_Task_
Rewrite the entries, starting at the beginning and ending at the line containing "12:20 AM to 3:15 AM, 2 hours 55 minutes", with every instance of "Friday" replaced by "Saturday" and all other text left unchanged.

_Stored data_
────────────────────────────────────────
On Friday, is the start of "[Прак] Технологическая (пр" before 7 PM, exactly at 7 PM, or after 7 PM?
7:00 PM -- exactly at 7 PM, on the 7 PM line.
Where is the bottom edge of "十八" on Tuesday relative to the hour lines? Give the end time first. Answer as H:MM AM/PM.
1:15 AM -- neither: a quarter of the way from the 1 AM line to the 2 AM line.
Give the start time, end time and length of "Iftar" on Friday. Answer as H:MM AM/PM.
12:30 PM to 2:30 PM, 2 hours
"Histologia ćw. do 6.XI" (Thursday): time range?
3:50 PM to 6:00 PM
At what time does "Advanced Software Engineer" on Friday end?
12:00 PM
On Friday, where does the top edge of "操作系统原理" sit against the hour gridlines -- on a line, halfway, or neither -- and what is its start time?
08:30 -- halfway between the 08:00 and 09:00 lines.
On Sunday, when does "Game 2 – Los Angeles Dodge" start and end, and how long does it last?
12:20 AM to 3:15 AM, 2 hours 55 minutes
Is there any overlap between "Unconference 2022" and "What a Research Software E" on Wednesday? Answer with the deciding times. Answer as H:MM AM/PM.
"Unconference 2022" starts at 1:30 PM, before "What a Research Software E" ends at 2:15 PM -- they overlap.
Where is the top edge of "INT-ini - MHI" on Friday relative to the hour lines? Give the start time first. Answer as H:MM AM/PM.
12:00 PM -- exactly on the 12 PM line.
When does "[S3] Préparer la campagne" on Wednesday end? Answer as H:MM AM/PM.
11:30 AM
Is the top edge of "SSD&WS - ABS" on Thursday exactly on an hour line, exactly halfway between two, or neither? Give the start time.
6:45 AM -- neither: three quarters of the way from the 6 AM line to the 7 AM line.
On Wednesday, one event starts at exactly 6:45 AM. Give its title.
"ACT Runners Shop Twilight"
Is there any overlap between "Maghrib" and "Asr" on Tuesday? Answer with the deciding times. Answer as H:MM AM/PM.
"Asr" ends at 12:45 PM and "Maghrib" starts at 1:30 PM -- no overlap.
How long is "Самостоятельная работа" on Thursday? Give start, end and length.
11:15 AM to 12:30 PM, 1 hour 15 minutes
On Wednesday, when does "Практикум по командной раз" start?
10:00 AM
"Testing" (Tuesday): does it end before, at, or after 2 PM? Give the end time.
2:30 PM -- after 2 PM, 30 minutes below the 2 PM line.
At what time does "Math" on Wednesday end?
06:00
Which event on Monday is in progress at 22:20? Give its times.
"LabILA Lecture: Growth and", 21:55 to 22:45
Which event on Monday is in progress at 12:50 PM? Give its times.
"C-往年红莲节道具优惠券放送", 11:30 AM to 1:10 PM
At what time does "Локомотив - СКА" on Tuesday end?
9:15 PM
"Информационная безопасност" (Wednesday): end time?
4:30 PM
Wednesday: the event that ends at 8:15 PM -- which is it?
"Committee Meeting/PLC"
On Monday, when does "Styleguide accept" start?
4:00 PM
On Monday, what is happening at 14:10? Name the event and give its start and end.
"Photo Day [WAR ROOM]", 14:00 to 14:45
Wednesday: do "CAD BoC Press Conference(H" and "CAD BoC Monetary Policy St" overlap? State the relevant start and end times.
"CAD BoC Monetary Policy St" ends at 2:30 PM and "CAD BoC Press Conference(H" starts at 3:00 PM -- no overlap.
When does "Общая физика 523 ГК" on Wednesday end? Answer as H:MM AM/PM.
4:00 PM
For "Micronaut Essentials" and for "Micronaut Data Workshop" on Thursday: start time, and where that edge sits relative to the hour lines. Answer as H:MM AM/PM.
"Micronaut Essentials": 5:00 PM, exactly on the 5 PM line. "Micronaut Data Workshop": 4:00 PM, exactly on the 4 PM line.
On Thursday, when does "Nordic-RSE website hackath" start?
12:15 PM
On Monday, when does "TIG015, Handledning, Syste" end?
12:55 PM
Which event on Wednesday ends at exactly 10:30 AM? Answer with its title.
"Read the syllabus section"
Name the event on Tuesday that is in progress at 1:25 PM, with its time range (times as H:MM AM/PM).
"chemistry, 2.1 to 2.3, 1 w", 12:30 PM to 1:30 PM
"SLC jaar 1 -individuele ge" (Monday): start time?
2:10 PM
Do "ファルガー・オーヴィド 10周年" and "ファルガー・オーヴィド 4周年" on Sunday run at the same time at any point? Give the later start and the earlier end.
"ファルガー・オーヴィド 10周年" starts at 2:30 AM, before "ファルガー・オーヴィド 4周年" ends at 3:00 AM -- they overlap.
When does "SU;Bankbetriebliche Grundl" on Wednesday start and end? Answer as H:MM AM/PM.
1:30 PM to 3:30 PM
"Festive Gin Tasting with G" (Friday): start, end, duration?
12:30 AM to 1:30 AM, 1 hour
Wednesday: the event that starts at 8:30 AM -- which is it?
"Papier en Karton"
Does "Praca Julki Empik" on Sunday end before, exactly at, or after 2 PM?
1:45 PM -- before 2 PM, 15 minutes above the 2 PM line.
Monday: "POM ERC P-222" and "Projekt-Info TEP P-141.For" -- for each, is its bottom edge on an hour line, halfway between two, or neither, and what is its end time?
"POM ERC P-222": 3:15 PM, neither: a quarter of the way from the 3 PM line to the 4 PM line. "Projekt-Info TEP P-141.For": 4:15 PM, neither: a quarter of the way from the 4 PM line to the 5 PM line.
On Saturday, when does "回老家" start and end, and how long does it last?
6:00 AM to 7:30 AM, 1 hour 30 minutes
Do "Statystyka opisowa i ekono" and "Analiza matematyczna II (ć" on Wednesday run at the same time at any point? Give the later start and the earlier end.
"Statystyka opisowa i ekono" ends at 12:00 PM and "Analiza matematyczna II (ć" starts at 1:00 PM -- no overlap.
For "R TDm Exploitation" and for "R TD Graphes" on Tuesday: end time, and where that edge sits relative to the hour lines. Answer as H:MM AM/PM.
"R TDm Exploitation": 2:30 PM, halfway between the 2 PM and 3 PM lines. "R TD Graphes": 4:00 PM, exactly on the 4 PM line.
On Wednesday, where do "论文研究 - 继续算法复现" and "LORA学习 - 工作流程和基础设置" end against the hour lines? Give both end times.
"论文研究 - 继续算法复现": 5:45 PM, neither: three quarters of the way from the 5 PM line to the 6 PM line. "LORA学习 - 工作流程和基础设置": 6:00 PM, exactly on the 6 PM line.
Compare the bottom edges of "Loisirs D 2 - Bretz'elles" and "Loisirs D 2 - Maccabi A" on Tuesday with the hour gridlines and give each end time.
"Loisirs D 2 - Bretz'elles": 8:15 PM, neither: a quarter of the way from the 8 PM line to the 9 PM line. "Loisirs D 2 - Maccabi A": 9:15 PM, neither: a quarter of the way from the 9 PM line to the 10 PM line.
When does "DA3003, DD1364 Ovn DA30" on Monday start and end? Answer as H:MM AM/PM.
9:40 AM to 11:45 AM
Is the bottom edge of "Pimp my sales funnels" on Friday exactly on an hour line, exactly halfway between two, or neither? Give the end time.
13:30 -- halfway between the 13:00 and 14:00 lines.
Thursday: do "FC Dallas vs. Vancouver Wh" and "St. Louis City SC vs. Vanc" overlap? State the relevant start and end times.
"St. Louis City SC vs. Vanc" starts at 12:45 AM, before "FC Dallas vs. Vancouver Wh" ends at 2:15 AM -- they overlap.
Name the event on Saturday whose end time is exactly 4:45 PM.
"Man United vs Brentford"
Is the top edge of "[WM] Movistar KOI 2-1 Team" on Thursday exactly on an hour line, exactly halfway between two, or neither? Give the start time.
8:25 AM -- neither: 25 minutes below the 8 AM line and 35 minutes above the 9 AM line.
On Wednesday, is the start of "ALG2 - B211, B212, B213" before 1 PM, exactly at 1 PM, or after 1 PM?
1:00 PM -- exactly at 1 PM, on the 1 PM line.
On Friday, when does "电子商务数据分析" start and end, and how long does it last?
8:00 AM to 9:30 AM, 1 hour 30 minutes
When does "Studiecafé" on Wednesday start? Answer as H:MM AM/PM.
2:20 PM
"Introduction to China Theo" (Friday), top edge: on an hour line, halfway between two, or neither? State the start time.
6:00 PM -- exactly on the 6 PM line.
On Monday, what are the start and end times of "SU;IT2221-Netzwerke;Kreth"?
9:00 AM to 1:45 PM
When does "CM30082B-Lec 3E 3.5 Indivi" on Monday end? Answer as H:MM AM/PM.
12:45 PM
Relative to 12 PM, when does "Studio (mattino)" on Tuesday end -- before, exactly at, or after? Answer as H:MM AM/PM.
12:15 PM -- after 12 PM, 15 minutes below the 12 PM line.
────────────────────────────────────────
_Written solution_
On Saturday, is the start of "[Прак] Технологическая (пр" before 7 PM, exactly at 7 PM, or after 7 PM?
7:00 PM -- exactly at 7 PM, on the 7 PM line.
Where is the bottom edge of "十八" on Tuesday relative to the hour lines? Give the end time first. Answer as H:MM AM/PM.
1:15 AM -- neither: a quarter of the way from the 1 AM line to the 2 AM line.
Give the start time, end time and length of "Iftar" on Saturday. Answer as H:MM AM/PM.
12:30 PM to 2:30 PM, 2 hours
"Histologia ćw. do 6.XI" (Thursday): time range?
3:50 PM to 6:00 PM
At what time does "Advanced Software Engineer" on Saturday end?
12:00 PM
On Saturday, where does the top edge of "操作系统原理" sit against the hour gridlines -- on a line, halfway, or neither -- and what is its start time?
08:30 -- halfway between the 08:00 and 09:00 lines.
On Sunday, when does "Game 2 – Los Angeles Dodge" start and end, and how long does it last?
12:20 AM to 3:15 AM, 2 hours 55 minutes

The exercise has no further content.